**Task to complete**
Which lines of the records contain "colorectal"? Collect every one of them.

+---+

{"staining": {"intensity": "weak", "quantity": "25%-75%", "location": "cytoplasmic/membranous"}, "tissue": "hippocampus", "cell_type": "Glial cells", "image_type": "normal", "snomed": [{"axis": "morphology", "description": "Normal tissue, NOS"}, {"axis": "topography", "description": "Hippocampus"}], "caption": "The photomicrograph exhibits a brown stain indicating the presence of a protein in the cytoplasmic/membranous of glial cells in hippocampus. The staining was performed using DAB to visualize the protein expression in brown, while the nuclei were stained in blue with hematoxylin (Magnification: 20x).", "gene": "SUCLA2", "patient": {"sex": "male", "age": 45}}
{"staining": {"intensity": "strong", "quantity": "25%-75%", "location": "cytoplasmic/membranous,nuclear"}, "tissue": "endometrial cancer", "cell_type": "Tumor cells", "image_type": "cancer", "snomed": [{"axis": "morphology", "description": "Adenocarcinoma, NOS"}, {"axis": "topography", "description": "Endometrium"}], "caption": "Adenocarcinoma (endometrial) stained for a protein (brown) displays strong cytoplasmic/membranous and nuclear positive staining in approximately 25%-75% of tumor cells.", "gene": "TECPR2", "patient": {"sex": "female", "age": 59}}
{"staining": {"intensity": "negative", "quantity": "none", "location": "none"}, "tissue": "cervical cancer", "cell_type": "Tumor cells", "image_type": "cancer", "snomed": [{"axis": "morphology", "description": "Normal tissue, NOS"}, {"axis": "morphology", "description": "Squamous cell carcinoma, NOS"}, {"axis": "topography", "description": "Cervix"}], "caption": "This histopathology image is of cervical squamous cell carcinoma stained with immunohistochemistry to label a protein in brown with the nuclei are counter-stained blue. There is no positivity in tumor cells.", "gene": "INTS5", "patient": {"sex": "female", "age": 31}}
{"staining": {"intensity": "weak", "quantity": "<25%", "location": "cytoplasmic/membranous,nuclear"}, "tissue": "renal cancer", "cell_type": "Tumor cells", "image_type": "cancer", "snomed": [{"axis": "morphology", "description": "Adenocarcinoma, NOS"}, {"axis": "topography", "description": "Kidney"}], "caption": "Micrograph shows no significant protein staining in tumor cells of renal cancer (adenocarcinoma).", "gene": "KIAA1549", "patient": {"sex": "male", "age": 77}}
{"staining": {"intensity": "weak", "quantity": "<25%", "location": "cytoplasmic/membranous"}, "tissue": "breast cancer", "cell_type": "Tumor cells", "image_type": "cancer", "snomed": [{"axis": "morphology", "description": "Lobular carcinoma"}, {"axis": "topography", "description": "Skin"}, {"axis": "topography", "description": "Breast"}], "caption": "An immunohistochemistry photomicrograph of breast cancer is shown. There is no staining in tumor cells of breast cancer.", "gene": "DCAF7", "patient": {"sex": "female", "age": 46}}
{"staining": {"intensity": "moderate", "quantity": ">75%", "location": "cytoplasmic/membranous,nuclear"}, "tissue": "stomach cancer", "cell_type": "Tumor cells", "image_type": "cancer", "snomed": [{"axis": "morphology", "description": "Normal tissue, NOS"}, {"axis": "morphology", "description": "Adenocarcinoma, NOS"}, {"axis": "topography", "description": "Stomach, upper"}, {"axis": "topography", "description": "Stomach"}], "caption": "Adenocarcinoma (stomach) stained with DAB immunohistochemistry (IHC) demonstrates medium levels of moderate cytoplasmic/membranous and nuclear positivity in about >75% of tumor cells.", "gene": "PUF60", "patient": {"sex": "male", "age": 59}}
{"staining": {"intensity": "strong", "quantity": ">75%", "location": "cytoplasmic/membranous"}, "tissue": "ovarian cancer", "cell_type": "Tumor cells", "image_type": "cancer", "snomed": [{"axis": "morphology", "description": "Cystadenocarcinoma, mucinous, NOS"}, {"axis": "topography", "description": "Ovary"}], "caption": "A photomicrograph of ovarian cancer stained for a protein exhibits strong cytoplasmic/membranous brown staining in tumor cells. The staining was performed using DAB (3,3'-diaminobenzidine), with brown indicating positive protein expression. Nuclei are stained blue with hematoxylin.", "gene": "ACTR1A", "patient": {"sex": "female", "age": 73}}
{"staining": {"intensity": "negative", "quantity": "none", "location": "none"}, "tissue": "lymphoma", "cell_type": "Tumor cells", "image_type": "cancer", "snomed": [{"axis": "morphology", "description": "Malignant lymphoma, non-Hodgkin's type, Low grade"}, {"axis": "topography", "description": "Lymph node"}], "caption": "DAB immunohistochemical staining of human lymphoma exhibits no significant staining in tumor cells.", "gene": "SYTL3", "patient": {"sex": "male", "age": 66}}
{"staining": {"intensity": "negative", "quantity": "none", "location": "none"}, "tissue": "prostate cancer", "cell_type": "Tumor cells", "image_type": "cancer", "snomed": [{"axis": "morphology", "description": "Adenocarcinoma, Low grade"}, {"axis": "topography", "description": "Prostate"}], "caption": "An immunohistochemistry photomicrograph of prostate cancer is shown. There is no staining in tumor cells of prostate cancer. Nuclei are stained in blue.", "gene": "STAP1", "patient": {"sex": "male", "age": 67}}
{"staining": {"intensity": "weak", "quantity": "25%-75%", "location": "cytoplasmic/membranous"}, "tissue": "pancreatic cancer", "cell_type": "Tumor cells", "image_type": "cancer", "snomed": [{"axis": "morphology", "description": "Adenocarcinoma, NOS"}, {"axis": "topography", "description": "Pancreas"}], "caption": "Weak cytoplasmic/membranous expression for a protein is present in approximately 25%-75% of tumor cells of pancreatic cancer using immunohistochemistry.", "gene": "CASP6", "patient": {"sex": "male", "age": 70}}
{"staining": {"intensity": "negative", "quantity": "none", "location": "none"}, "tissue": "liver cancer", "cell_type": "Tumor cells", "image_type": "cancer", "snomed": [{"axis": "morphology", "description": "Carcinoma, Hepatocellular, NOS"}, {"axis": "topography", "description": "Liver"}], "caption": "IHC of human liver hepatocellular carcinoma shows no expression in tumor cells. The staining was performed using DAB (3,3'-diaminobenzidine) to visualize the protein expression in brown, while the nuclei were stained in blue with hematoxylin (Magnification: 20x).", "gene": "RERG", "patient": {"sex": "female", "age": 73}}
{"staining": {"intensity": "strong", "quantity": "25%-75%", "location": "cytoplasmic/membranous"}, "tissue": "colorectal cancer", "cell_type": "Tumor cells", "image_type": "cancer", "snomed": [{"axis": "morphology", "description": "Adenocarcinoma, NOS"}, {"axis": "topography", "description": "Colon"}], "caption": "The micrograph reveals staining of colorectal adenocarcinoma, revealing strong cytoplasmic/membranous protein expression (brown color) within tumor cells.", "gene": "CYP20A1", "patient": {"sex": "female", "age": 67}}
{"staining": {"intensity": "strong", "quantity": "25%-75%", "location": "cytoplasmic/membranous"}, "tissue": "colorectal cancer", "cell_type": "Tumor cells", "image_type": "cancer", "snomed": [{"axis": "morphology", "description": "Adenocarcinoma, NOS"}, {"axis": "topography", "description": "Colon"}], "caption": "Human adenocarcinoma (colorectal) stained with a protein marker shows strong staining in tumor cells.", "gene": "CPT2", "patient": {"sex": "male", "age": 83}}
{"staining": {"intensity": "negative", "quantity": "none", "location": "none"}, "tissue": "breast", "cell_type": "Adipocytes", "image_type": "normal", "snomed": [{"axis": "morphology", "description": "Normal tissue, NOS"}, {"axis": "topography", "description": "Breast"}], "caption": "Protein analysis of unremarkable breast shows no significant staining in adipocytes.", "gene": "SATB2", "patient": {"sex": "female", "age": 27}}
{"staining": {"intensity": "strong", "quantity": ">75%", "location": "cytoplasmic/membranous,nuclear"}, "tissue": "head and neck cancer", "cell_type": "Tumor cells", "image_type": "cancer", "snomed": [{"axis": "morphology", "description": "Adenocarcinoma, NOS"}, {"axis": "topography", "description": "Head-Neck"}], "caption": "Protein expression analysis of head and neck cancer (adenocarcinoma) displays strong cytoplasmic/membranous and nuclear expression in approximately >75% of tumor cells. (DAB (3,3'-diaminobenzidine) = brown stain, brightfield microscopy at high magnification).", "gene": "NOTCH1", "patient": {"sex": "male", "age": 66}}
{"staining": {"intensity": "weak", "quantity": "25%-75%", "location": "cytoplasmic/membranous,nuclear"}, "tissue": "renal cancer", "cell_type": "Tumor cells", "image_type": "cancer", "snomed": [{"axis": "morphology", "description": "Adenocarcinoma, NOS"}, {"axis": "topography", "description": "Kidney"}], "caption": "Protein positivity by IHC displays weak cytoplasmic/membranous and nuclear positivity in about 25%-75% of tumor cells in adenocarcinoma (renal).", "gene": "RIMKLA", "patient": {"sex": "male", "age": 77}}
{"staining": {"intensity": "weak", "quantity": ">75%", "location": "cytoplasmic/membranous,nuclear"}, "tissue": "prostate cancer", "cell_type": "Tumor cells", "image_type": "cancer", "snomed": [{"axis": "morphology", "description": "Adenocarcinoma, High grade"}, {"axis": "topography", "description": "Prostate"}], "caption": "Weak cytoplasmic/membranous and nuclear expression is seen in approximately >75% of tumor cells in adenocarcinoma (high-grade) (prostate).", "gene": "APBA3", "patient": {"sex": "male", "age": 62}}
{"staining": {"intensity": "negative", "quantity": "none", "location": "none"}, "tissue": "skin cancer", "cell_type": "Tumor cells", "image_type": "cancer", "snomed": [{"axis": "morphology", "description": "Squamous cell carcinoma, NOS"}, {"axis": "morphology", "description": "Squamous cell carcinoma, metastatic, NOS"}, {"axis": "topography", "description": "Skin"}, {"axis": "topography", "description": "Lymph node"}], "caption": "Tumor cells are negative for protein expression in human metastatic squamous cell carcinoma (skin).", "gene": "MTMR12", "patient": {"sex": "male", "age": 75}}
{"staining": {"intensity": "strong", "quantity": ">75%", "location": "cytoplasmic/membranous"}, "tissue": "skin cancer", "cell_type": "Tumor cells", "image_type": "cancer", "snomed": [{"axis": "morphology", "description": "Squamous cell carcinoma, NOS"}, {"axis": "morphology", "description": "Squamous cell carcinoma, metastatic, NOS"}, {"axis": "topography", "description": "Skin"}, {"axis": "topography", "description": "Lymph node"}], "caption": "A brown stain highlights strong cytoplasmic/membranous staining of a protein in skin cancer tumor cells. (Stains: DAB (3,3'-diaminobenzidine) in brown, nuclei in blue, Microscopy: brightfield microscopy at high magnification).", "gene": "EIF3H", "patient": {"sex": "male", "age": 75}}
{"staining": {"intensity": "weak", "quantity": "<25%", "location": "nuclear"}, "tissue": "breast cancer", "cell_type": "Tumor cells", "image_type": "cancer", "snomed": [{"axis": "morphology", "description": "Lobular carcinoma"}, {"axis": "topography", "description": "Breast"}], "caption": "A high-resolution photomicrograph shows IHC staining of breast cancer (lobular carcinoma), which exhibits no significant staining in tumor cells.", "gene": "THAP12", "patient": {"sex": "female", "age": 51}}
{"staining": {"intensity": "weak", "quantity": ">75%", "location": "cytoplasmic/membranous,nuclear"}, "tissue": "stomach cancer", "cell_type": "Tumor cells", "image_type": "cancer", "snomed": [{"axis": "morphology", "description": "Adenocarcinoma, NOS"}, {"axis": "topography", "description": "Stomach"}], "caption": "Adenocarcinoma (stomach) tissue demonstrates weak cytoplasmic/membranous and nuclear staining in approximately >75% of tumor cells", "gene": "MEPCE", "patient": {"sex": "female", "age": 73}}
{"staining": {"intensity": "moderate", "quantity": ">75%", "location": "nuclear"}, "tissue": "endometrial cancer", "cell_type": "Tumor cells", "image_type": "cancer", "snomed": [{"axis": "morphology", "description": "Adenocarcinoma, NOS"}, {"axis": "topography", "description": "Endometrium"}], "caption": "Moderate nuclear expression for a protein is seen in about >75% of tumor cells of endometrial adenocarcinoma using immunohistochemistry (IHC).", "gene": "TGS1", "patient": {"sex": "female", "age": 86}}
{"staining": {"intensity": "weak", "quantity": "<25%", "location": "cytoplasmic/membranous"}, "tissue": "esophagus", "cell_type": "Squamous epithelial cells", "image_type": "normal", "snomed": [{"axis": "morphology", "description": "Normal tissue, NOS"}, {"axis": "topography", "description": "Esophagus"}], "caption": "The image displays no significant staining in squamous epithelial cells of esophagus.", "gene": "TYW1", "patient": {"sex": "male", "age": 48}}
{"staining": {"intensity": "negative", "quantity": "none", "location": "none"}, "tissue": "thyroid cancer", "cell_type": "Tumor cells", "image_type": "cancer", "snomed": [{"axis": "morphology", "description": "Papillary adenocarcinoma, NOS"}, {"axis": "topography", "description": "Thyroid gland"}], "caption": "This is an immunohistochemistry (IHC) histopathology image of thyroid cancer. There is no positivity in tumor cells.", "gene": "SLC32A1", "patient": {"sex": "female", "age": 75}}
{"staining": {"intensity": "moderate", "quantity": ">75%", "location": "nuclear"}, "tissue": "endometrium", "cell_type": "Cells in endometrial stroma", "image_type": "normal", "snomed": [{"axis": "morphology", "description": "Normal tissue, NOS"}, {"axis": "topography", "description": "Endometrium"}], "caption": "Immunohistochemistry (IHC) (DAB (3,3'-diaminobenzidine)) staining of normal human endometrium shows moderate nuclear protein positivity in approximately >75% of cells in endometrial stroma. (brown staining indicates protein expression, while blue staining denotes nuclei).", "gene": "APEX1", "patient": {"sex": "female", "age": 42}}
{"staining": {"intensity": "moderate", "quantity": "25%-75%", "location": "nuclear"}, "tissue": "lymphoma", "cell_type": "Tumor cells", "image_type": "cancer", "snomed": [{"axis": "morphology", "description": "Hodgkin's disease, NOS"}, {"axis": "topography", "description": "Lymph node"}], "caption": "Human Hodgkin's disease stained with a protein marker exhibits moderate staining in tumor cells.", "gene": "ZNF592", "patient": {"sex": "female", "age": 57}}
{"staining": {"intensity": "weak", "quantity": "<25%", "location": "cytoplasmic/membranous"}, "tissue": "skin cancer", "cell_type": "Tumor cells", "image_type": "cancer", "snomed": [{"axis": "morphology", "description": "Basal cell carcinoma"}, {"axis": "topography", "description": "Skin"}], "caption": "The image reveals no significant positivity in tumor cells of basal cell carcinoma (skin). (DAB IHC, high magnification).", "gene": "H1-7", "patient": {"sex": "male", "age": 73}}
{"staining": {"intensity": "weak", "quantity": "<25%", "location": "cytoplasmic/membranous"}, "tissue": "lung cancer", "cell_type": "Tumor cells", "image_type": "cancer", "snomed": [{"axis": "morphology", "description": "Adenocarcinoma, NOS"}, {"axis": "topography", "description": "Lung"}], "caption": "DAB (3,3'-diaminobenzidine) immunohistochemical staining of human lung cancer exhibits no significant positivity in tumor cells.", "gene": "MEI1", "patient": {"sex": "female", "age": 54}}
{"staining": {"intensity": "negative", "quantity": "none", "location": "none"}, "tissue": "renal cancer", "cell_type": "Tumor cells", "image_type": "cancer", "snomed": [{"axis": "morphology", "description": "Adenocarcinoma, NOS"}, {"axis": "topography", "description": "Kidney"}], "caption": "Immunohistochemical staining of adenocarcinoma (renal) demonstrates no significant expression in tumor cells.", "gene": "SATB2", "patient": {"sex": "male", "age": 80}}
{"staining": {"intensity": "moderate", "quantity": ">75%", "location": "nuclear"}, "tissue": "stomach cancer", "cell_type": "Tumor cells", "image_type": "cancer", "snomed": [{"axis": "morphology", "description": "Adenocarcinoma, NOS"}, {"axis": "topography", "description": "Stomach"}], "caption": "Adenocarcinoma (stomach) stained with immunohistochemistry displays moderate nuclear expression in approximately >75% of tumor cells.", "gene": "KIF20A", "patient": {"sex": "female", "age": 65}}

+---+

**Finished task**
{"staining": {"intensity": "strong", "quantity": "25%-75%", "location": "cytoplasmic/membranous"}, "tissue": "colorectal cancer", "cell_type": "Tumor cells", "image_type": "cancer", "snomed": [{"axis": "morphology", "description": "Adenocarcinoma, NOS"}, {"axis": "topography", "description": "Colon"}], "caption": "The micrograph reveals staining of colorectal adenocarcinoma, revealing strong cytoplasmic/membranous protein expression (brown color) within tumor cells.", "gene": "CYP20A1", "patient": {"sex": "female", "age": 67}}
{"staining": {"intensity": "strong", "quantity": "25%-75%", "location": "cytoplasmic/membranous"}, "tissue": "colorectal cancer", "cell_type": "Tumor cells", "image_type": "cancer", "snomed": [{"axis": "morphology", "description": "Adenocarcinoma, NOS"}, {"axis": "topography", "description": "Colon"}], "caption": "Human adenocarcinoma (colorectal) stained with a protein marker shows strong staining in tumor cells.", "gene": "CPT2", "patient": {"sex": "male", "age": 83}}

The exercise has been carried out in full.